Items from a data source
[Start of section]

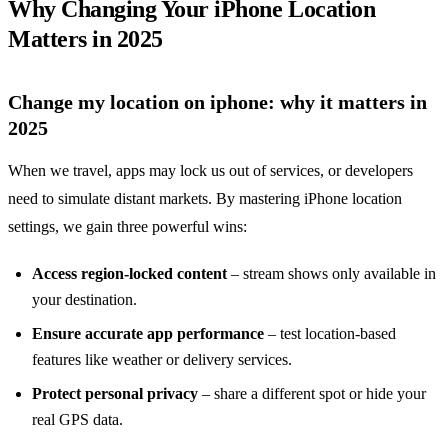
Why Changing Your iPhone Location
Matters in 2025
Change my location on iphone: why it matters in
2025
When we travel, apps may lock us out of services, or developers
need to simulate distant markets. By mastering iPhone location
settings, we gain three powerful wins:
Access region‑locked content
– stream shows only available in
your destination.
Ensure accurate app performance
– test location‑based
features like weather or delivery services.
Protect personal privacy
– share a different spot or hide your
real GPS data.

[End of section]

- **Instructions to follow**: Count the lines in the items above that contain the string "services", matching case exactly, and reply with only the number.

- **Result of the task**: 2